Die Fatah-Organisation des palästinensischen Präsidenten Mahmud Abbas rief zu dem Streik auf. Nach Angaben von Augenzeugen wurde er umfassend befolgt. Die Organisatoren riefen dazu auf, Zusammenstösse mit israelischen Soldaten an Kontrollpunkten zu vermeiden.

Das israelische Parlament hatte das Gesetz am Montag mit knapper Mehrheit gebilligt. Es sieht vor, dass bei terroristisch motiviertem Mord mit dem Ziel der Vernichtung des Staates Israel die Todesstrafe oder lebenslange Haft verhängt werden kann. Vor israelischen Militärgerichten in den palästinensischen Gebieten ist die Todesstrafe in solchen Fällen sogar zwingend.
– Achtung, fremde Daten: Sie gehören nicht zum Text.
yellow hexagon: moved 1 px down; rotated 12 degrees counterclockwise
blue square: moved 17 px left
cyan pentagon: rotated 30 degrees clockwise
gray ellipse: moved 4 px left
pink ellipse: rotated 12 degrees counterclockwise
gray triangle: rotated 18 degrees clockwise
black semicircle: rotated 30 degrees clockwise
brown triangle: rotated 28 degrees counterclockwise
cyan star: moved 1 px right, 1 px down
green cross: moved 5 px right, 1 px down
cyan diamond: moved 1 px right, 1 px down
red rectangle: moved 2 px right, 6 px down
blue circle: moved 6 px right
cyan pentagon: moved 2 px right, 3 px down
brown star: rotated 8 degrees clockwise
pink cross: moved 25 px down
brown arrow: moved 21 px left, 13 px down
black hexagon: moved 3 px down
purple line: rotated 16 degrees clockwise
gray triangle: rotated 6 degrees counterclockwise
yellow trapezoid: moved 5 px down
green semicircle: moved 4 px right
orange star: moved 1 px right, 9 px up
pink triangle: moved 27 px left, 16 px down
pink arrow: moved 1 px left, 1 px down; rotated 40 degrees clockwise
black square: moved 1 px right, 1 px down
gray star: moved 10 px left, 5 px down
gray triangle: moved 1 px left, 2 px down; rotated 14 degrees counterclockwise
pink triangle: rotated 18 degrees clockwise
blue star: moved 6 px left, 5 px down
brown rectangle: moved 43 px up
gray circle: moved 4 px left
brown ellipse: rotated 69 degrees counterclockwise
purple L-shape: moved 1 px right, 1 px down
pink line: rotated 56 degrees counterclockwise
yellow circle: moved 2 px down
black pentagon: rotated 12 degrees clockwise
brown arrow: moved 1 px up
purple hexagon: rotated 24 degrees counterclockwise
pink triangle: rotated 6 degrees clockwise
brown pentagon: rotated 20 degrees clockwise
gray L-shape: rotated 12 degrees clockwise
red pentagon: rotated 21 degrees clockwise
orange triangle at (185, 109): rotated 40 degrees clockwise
Das Gesetz muss nun vom obersten Gericht in Israel überprüft werden. International fiel die Reaktion weitgehend kritisch aus.

Kommentare

User #5480 (nicht angemeldet)

Wieso demonstrieren die, betrifft ja nur Mörder, einfach keine Israelis töten, dann passsert euch nichts...todesstrafe für Mord ist ja absolut gerecht, wenn es eindeutig bewiesen ist....

User #7717 (nicht angemeldet)

Der Artikel verschweigt, dass dieses rassistische Gesetz nur an Palästinensern angewandt wird, also an Muslimen. Juden sind davon nicht betroffen!